Problem description — Below is a listing; write it out exactly and drop any images from it.
[Opening Given data section]
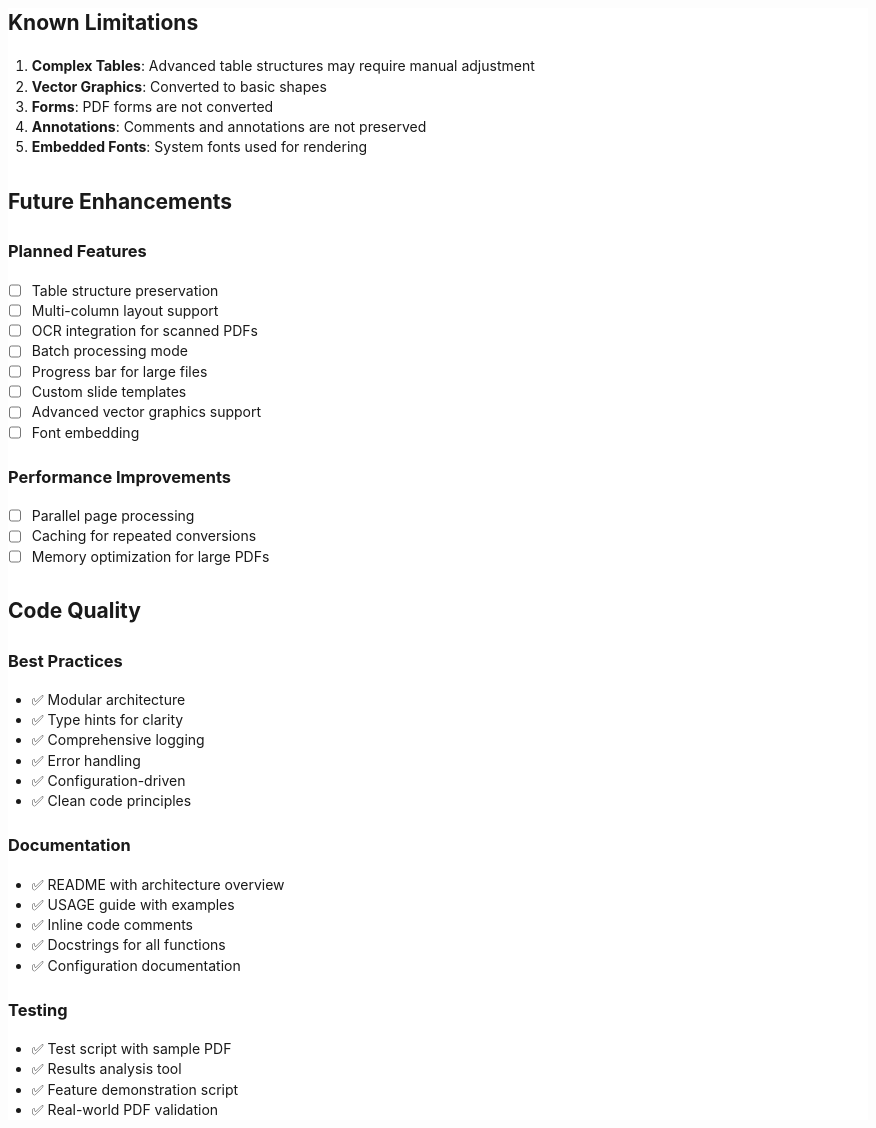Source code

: ## Known Limitations

1. **Complex Tables**: Advanced table structures may require manual adjustment
2. **Vector Graphics**: Converted to basic shapes
3. **Forms**: PDF forms are not converted
4. **Annotations**: Comments and annotations are not preserved
5. **Embedded Fonts**: System fonts used for rendering

## Future Enhancements

### Planned Features
- [ ] Table structure preservation
- [ ] Multi-column layout support
- [ ] OCR integration for scanned PDFs
- [ ] Batch processing mode
- [ ] Progress bar for large files
- [ ] Custom slide templates
- [ ] Advanced vector graphics support
- [ ] Font embedding

### Performance Improvements
- [ ] Parallel page processing
- [ ] Caching for repeated conversions
- [ ] Memory optimization for large PDFs

## Code Quality

### Best Practices
- ✅ Modular architecture
- ✅ Type hints for clarity
- ✅ Comprehensive logging
- ✅ Error handling
- ✅ Configuration-driven
- ✅ Clean code principles

### Documentation
- ✅ README with architecture overview
- ✅ USAGE guide with examples
- ✅ Inline code comments
- ✅ Docstrings for all functions
- ✅ Configuration documentation

### Testing
- ✅ Test script with sample PDF
- ✅ Results analysis tool
- ✅ Feature demonstration script
- ✅ Real-world PDF validation
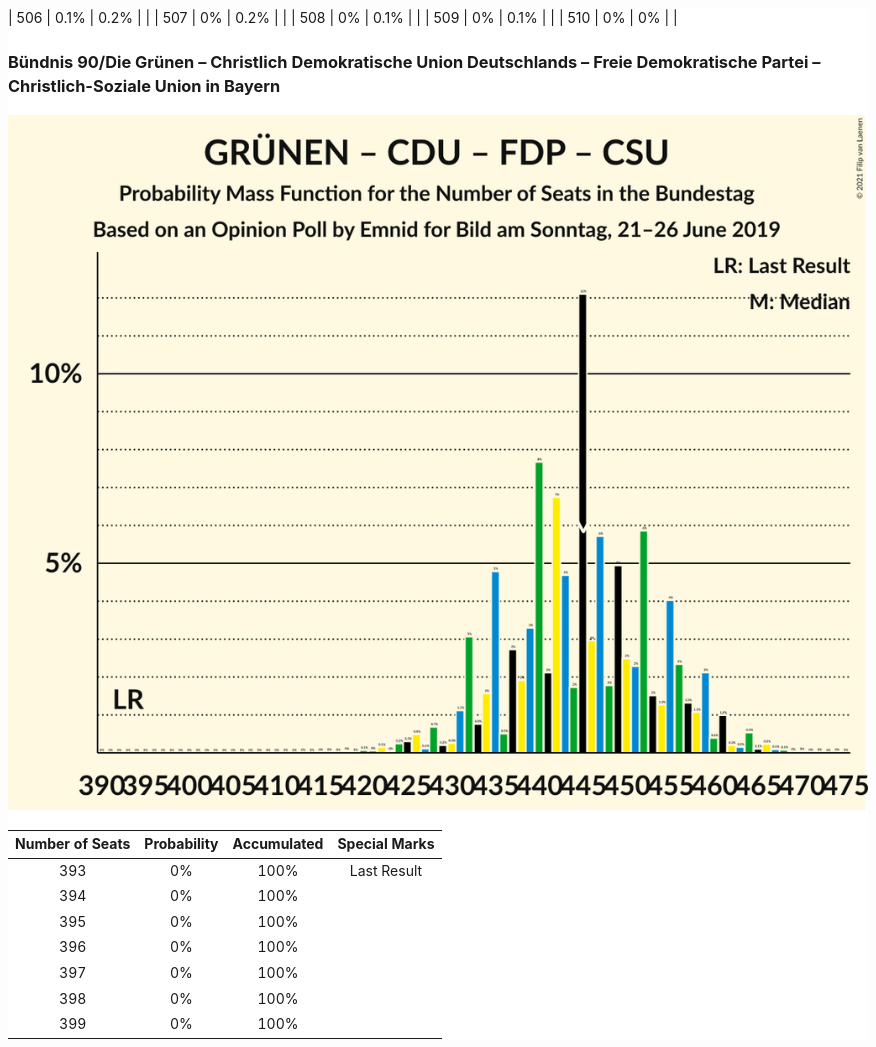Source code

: | 506 | 0.1% | 0.2% |  |
| 507 | 0% | 0.2% |  |
| 508 | 0% | 0.1% |  |
| 509 | 0% | 0.1% |  |
| 510 | 0% | 0% |  |

### Bündnis 90/Die Grünen – Christlich Demokratische Union Deutschlands – Freie Demokratische Partei – Christlich-Soziale Union in Bayern

![Graph with seats probability mass function not yet produced](2019-06-26-Emnid-coalitions-seats-pmf-grünen–cdu–fdp–csu.png "Seats Probability Mass Function")

| Number of Seats | Probability | Accumulated | Special Marks |
|:---------------:|:-----------:|:-----------:|:-------------:|
| 393 | 0% | 100% | Last Result |
| 394 | 0% | 100% |  |
| 395 | 0% | 100% |  |
| 396 | 0% | 100% |  |
| 397 | 0% | 100% |  |
| 398 | 0% | 100% |  |
| 399 | 0% | 100% |  |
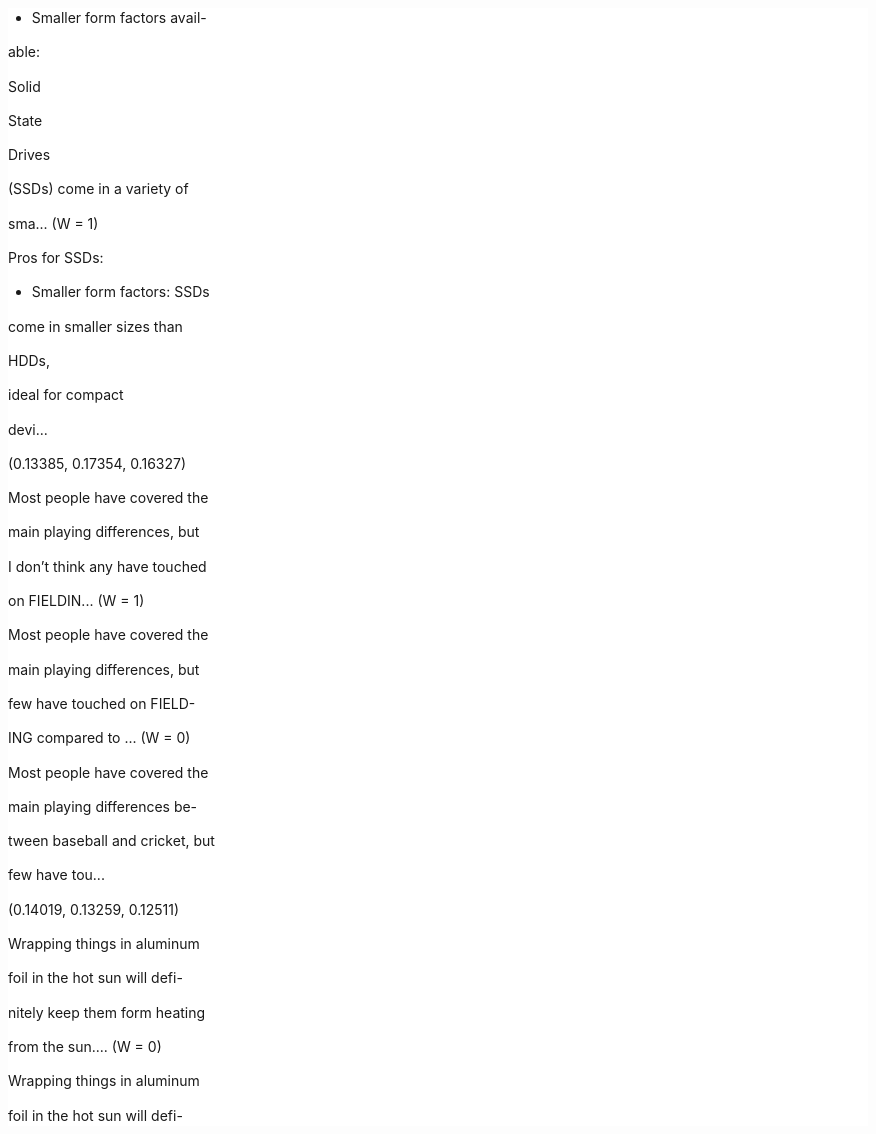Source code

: - Smaller form factors avail-

able:

Solid

State

Drives

(SSDs) come in a variety of

sma... (W = 1)

Pros for SSDs:

- Smaller form factors: SSDs

come in smaller sizes than

HDDs,

ideal for compact

devi...

(0.13385, 0.17354, 0.16327)

Most people have covered the

main playing differences, but

I don’t think any have touched

on FIELDIN... (W = 1)

Most people have covered the

main playing differences, but

few have touched on FIELD-

ING compared to ... (W = 0)

Most people have covered the

main playing differences be-

tween baseball and cricket, but

few have tou...

(0.14019, 0.13259, 0.12511)

Wrapping things in aluminum

foil in the hot sun will defi-

nitely keep them form heating

from the sun.... (W = 0)

Wrapping things in aluminum

foil in the hot sun will defi-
[Closing Given data section]
The answer —
Source code

: ## Known Limitations

1. **Complex Tables**: Advanced table structures may require manual adjustment
2. **Vector Graphics**: Converted to basic shapes
3. **Forms**: PDF forms are not converted
4. **Annotations**: Comments and annotations are not preserved
5. **Embedded Fonts**: System fonts used for rendering

## Future Enhancements

### Planned Features
- [ ] Table structure preservation
- [ ] Multi-column layout support
- [ ] OCR integration for scanned PDFs
- [ ] Batch processing mode
- [ ] Progress bar for large files
- [ ] Custom slide templates
- [ ] Advanced vector graphics support
- [ ] Font embedding

### Performance Improvements
- [ ] Parallel page processing
- [ ] Caching for repeated conversions
- [ ] Memory optimization for large PDFs

## Code Quality

### Best Practices
- ✅ Modular architecture
- ✅ Type hints for clarity
- ✅ Comprehensive logging
- ✅ Error handling
- ✅ Configuration-driven
- ✅ Clean code principles

### Documentation
- ✅ README with architecture overview
- ✅ USAGE guide with examples
- ✅ Inline code comments
- ✅ Docstrings for all functions
- ✅ Configuration documentation

### Testing
- ✅ Test script with sample PDF
- ✅ Results analysis tool
- ✅ Feature demonstration script
- ✅ Real-world PDF validation
Source code

: | 506 | 0.1% | 0.2% |  |
| 507 | 0% | 0.2% |  |
| 508 | 0% | 0.1% |  |
| 509 | 0% | 0.1% |  |
| 510 | 0% | 0% |  |

### Bündnis 90/Die Grünen – Christlich Demokratische Union Deutschlands – Freie Demokratische Partei – Christlich-Soziale Union in Bayern

![Graph with seats probability mass function not yet produced](2019-06-26-Emnid-coalitions-seats-pmf-grünen–cdu–fdp–csu.png "Seats Probability Mass Function")

| Number of Seats | Probability | Accumulated | Special Marks |
|:---------------:|:-----------:|:-----------:|:-------------:|
| 393 | 0% | 100% | Last Result |
| 394 | 0% | 100% |  |
| 395 | 0% | 100% |  |
| 396 | 0% | 100% |  |
| 397 | 0% | 100% |  |
| 398 | 0% | 100% |  |
| 399 | 0% | 100% |  |
Source code

: - Smaller form factors avail-

able:

Solid

State

Drives

(SSDs) come in a variety of

sma... (W = 1)

Pros for SSDs:

- Smaller form factors: SSDs

come in smaller sizes than

HDDs,

ideal for compact

devi...

(0.13385, 0.17354, 0.16327)

Most people have covered the

main playing differences, but

I don’t think any have touched

on FIELDIN... (W = 1)

Most people have covered the

main playing differences, but

few have touched on FIELD-

ING compared to ... (W = 0)

Most people have covered the

main playing differences be-

tween baseball and cricket, but

few have tou...

(0.14019, 0.13259, 0.12511)

Wrapping things in aluminum

foil in the hot sun will defi-

nitely keep them form heating

from the sun.... (W = 0)

Wrapping things in aluminum

foil in the hot sun will defi-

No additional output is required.